The motor vehicle distribution sector has long been subject to a special legal framework under competition law. The complexity of its networks and the interdependence between the sale of new vehicles and the after-sales market have justified the introduction of specific rules, distinct from the general regime. For manufacturers, dealers, repairers and equipment suppliers alike, understanding these rules is essential if they are to secure their business. Relevant legal advice on competition in automobile distribution networks is therefore essential. The purpose of this article is to analyse the current framework in detail, focusing on the after-sales market, which remains an exception. It forms part of our wider analysis of the special case of the automotive sector in vertical restraintsoffering a technical insight into its subtleties.
Changes in the regulatory framework for the automotive sector
European competition law applicable to the automotive sector has undergone profound change.
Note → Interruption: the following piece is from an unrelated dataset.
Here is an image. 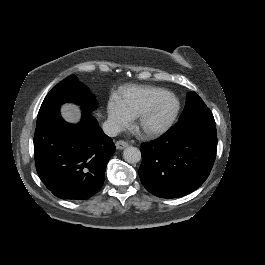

From a system of derogations, it has evolved towards a dual approach, clearly distinguishing between the sale of new vehicles and the market for services and spare parts. This transformation has forced players in the sector to review their contractual and commercial practices.
The old regime (Regulation 31 July 2002)
Until 2010, the automotive sector was governed by Regulation (EC) No 1400/2002. This introduced a single block exemption covering both the distribution of new vehicles and the after-sales market. Its approach was considered to be particularly "dirigiste": it imposed strict conditions on vertical agreements (agreements between companies located at different levels of the production or distribution chain) so that they could benefit from an exemption to the ban on anti-competitive agreements laid down in Article 101 of the Treaty on the Functioning of the European Union (TFEU). The aim was to stimulate intra-brand competition and ensure greater market access for independent repairers. However, this framework was judged to be too rigid and sometimes out of touch with the economic realities of the sector, which led to its non-renewal and an overhaul of the system.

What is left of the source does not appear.